Contributi degli studenti e attività condivise
I seminaristi dei vari istituti hanno offerto interventi creativi da loro preparati e presentati, condividendo i propri doni spirituali, temi di interesse e background culturali, esprimendo così la ricchezza della diversità all’interno di una vocazione condivisa. Il programma ha incluso anche momenti di riflessione e testimonianze personali che hanno illustrato la profondità e la maturità del loro cammino verso il sacerdozio.
Vespri e cena fraterna
La giornata si è conclusa con la celebrazione dei Vespri, durante i quali i partecipanti hanno contemplato la loro vocazione sacerdotale come chiamata a riflettere Cristo e a servire sia la Chiesa locale sia quella universale. È seguita una cena fraterna condivisa, che ha favorito gioia, semplicità e reciproco sostegno tra il clero e i seminaristi.

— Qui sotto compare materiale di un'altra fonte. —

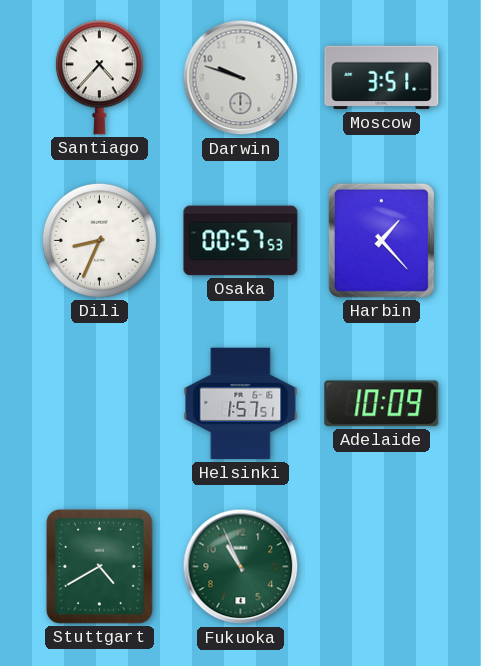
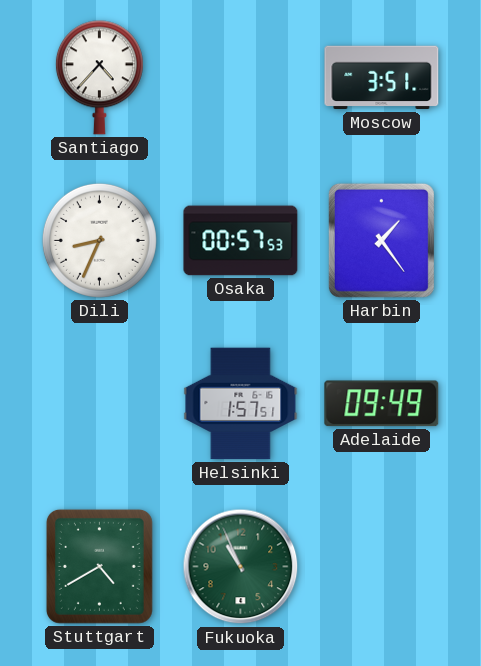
Darwin: 9:48 -> none
Harbin: 1:23 -> 1:24
Adelaide: 10:09 -> 09:49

Un appello a una maggiore unità nella formazione
Questo incontro ha evidenziato l’importanza di promuovere una coordinazione e legami più stretti tra i vari seminari della regione. Ha ricordato che il cammino verso il sacerdozio non si percorre da soli, ma in comunità, nutriti dalla preghiera, dalla comunione e dall’impegno condiviso. Insieme, questi centri di formazione si impegnano a preparare futuri sacerdoti profondamente radicati nella fede, concreti nella realtà e sensibili alla missione in evoluzione della Chiesa.